- [Assignment]: Retype the data below without altering anything.

Object matching data
··········

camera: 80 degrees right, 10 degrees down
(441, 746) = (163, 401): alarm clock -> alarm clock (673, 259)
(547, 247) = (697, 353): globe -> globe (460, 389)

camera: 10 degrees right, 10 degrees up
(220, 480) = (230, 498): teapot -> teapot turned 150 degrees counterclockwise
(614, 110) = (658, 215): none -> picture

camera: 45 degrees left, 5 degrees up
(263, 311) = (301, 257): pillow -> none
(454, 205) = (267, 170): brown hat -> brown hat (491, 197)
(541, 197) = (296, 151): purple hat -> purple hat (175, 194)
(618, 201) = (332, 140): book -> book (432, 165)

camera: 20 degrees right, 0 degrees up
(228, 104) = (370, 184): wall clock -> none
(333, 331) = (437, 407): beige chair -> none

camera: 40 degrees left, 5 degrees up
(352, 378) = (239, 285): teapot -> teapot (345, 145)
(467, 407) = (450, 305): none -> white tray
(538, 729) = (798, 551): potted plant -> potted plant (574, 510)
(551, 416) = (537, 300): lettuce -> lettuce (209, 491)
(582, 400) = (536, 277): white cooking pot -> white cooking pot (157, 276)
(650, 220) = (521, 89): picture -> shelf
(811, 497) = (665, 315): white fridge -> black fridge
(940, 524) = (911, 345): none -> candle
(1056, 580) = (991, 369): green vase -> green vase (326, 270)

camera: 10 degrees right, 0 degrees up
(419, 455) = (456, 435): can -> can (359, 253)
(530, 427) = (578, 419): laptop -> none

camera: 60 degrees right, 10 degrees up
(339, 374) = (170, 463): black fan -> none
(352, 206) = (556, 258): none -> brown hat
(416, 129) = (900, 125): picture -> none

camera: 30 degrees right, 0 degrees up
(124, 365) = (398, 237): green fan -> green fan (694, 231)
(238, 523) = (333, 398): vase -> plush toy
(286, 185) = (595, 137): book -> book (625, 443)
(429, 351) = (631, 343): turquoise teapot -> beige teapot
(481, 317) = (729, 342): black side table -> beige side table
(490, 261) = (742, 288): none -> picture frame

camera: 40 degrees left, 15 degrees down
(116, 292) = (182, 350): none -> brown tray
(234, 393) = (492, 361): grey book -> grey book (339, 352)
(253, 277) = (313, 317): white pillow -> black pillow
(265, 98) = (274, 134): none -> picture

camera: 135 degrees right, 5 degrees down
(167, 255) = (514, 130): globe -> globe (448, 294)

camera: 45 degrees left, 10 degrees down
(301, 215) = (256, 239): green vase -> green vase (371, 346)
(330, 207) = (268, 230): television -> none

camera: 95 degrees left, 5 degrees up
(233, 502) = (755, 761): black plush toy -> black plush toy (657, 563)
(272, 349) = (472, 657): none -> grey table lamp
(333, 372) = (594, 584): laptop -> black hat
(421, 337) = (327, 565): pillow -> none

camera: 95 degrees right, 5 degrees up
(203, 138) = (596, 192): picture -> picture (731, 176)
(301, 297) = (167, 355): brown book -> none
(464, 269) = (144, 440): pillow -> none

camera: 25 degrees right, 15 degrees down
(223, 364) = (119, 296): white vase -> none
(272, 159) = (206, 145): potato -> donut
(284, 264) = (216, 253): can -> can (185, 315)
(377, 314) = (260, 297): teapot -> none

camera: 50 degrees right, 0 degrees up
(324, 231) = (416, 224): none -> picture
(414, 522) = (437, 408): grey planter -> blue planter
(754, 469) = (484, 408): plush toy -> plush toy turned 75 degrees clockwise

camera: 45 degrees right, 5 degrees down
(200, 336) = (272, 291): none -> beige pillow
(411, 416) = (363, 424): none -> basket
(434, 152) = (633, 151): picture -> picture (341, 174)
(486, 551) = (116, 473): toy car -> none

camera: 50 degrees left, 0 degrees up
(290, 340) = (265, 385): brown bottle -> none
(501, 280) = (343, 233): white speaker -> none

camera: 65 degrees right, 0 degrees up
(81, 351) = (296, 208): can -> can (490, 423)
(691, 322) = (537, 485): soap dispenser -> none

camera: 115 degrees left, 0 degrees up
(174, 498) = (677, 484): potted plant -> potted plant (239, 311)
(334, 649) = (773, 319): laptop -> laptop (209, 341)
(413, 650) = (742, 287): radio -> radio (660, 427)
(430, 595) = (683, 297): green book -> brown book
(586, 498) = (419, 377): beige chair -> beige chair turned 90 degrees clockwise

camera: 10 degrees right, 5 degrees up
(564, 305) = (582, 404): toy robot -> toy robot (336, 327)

··········

- [Task result]:
camera: 80 degrees right, 10 degrees down
(441, 746) = (163, 401): alarm clock -> alarm clock (673, 259)
(547, 247) = (697, 353): globe -> globe (460, 389)

camera: 10 degrees right, 10 degrees up
(220, 480) = (230, 498): teapot -> teapot turned 150 degrees counterclockwise
(614, 110) = (658, 215): none -> picture

camera: 45 degrees left, 5 degrees up
(263, 311) = (301, 257): pillow -> none
(454, 205) = (267, 170): brown hat -> brown hat (491, 197)
(541, 197) = (296, 151): purple hat -> purple hat (175, 194)
(618, 201) = (332, 140): book -> book (432, 165)

camera: 20 degrees right, 0 degrees up
(228, 104) = (370, 184): wall clock -> none
(333, 331) = (437, 407): beige chair -> none

camera: 40 degrees left, 5 degrees up
(352, 378) = (239, 285): teapot -> teapot (345, 145)
(467, 407) = (450, 305): none -> white tray
(538, 729) = (798, 551): potted plant -> potted plant (574, 510)
(551, 416) = (537, 300): lettuce -> lettuce (209, 491)
(582, 400) = (536, 277): white cooking pot -> white cooking pot (157, 276)
(650, 220) = (521, 89): picture -> shelf
(811, 497) = (665, 315): white fridge -> black fridge
(940, 524) = (911, 345): none -> candle
(1056, 580) = (991, 369): green vase -> green vase (326, 270)

camera: 10 degrees right, 0 degrees up
(419, 455) = (456, 435): can -> can (359, 253)
(530, 427) = (578, 419): laptop -> none

camera: 60 degrees right, 10 degrees up
(339, 374) = (170, 463): black fan -> none
(352, 206) = (556, 258): none -> brown hat
(416, 129) = (900, 125): picture -> none

camera: 30 degrees right, 0 degrees up
(124, 365) = (398, 237): green fan -> green fan (694, 231)
(238, 523) = (333, 398): vase -> plush toy
(286, 185) = (595, 137): book -> book (625, 443)
(429, 351) = (631, 343): turquoise teapot -> beige teapot
(481, 317) = (729, 342): black side table -> beige side table
(490, 261) = (742, 288): none -> picture frame

camera: 40 degrees left, 15 degrees down
(116, 292) = (182, 350): none -> brown tray
(234, 393) = (492, 361): grey book -> grey book (339, 352)
(253, 277) = (313, 317): white pillow -> black pillow
(265, 98) = (274, 134): none -> picture

camera: 135 degrees right, 5 degrees down
(167, 255) = (514, 130): globe -> globe (448, 294)

camera: 45 degrees left, 10 degrees down
(301, 215) = (256, 239): green vase -> green vase (371, 346)
(330, 207) = (268, 230): television -> none

camera: 95 degrees left, 5 degrees up
(233, 502) = (755, 761): black plush toy -> black plush toy (657, 563)
(272, 349) = (472, 657): none -> grey table lamp
(333, 372) = (594, 584): laptop -> black hat
(421, 337) = (327, 565): pillow -> none

camera: 95 degrees right, 5 degrees up
(203, 138) = (596, 192): picture -> picture (731, 176)
(301, 297) = (167, 355): brown book -> none
(464, 269) = (144, 440): pillow -> none

camera: 25 degrees right, 15 degrees down
(223, 364) = (119, 296): white vase -> none
(272, 159) = (206, 145): potato -> donut
(284, 264) = (216, 253): can -> can (185, 315)
(377, 314) = (260, 297): teapot -> none

camera: 50 degrees right, 0 degrees up
(324, 231) = (416, 224): none -> picture
(414, 522) = (437, 408): grey planter -> blue planter
(754, 469) = (484, 408): plush toy -> plush toy turned 75 degrees clockwise

camera: 45 degrees right, 5 degrees down
(200, 336) = (272, 291): none -> beige pillow
(411, 416) = (363, 424): none -> basket
(434, 152) = (633, 151): picture -> picture (341, 174)
(486, 551) = (116, 473): toy car -> none

camera: 50 degrees left, 0 degrees up
(290, 340) = (265, 385): brown bottle -> none
(501, 280) = (343, 233): white speaker -> none

camera: 65 degrees right, 0 degrees up
(81, 351) = (296, 208): can -> can (490, 423)
(691, 322) = (537, 485): soap dispenser -> none

camera: 115 degrees left, 0 degrees up
(174, 498) = (677, 484): potted plant -> potted plant (239, 311)
(334, 649) = (773, 319): laptop -> laptop (209, 341)
(413, 650) = (742, 287): radio -> radio (660, 427)
(430, 595) = (683, 297): green book -> brown book
(586, 498) = (419, 377): beige chair -> beige chair turned 90 degrees clockwise

camera: 10 degrees right, 5 degrees up
(564, 305) = (582, 404): toy robot -> toy robot (336, 327)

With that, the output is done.